Higher oil prices won’t affect earnings: Goldman
Goldman Sachs analysts see higher oil prices for the next few months, but they don’t think these will, on balance, translate to higher earnings for S&P 500 companies, with some poised to benefit while others suffer as energy prices rise.
“Higher oil prices should have only a minor impact on aggregate S&P 500 EPS as the boost to Energy EPS is offset by margin pressures and weaker consumer spending,” the analysts wrote.
This comes as energy companies’ performances in the last three weeks have surpassed the general market, rallying 11% vs. the S&P 500’s 1% gain. On April 6, West Texas Intermediate (WTI) crude oil was trading around $62 a barrel.
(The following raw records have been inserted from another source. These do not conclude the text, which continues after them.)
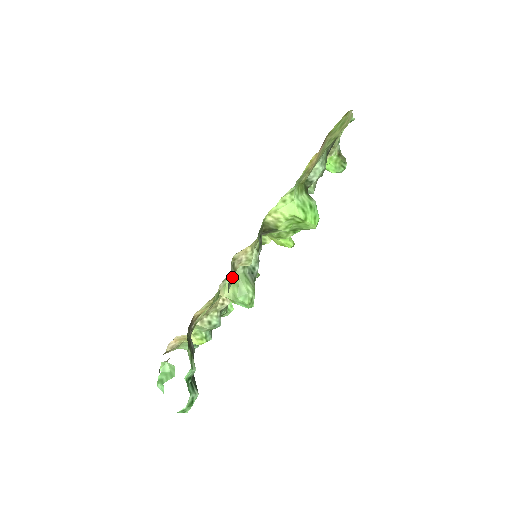
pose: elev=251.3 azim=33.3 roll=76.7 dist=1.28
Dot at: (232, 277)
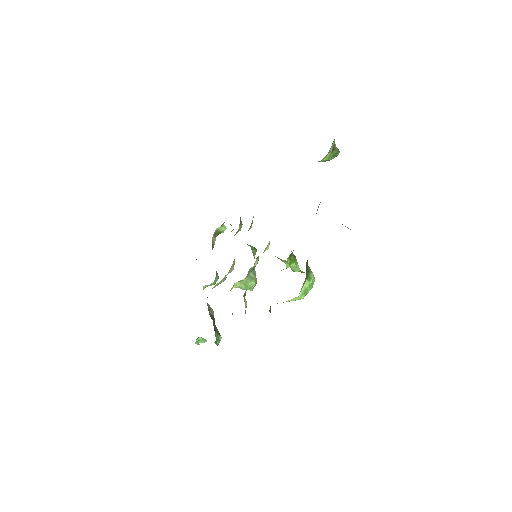
Dot at: occluded
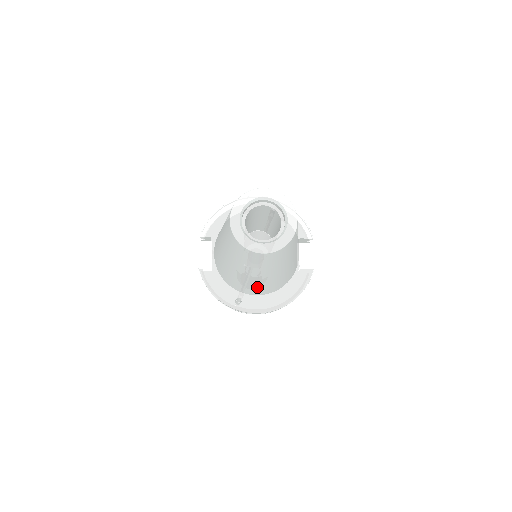
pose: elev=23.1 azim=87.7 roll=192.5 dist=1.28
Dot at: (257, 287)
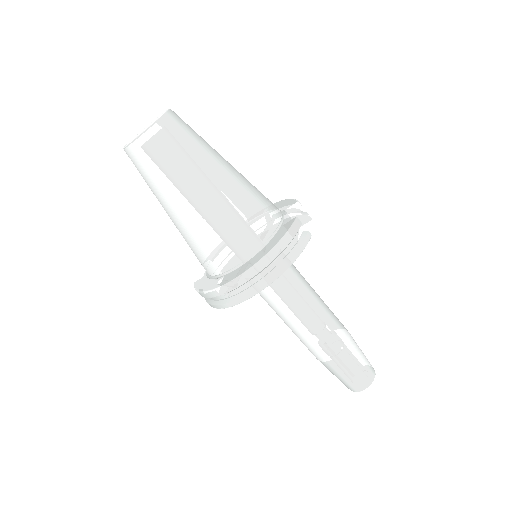
Dot at: (213, 237)
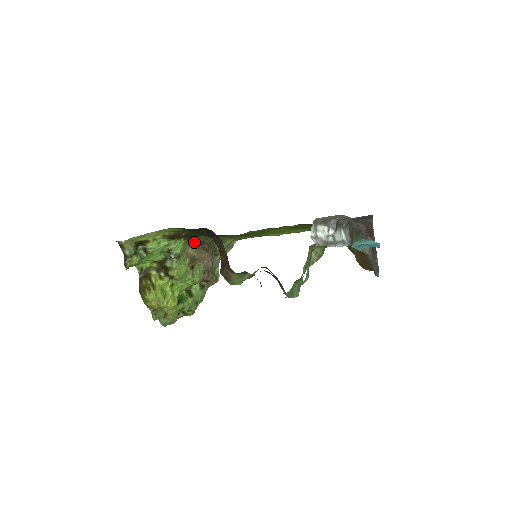
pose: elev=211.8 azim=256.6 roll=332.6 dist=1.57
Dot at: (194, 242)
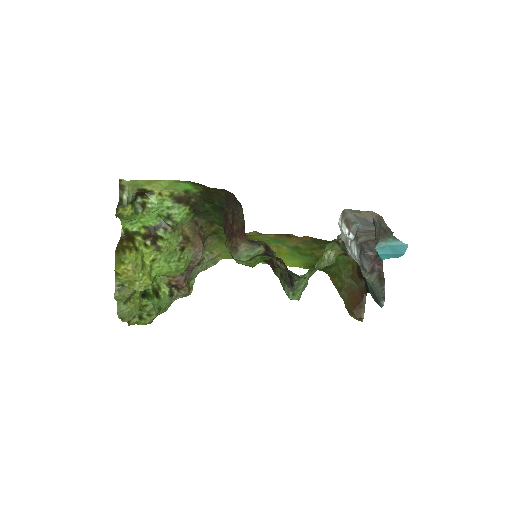
Dot at: (193, 223)
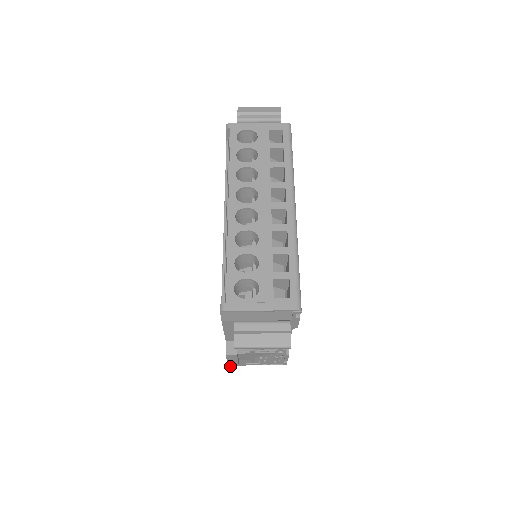
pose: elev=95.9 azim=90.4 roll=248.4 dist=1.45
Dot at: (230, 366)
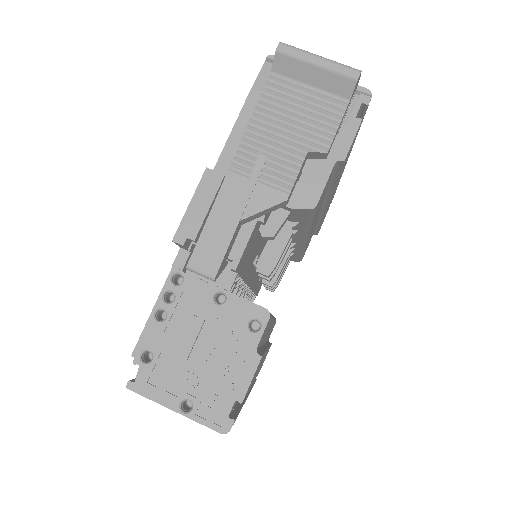
Dot at: (175, 242)
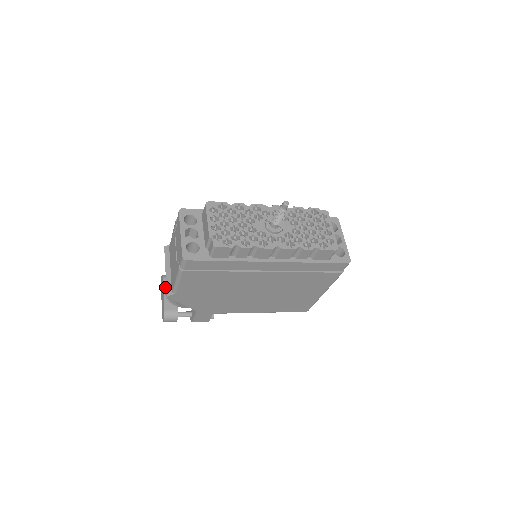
On Monday it was trading around $69 a barrel.
Goldman expects oil prices to rise, but later in the year the gains will end, and they are looking at WTI trading at $69 within 12 months.
While higher oil prices will benefit energy companies, overall, they should have a minimal impact on aggregate S&P 500 earnings per share (EPS), with every $10 increase in the average price of oil adding roughly $1 to S&P 500 EPS. While energy companies benefit, higher energy costs will weigh on the profit margins of firms in other sectors as higher gasoline prices reduce consumers’ disposable income and curb their spending.
Goldman also cautioned that decelerating economic growth could pose a risk for the energy sector with the bank noting that its U.S. and global current activity indicators slowing to 3.4% and 4.6%, respectively, from 4.9% and 5.2% in February.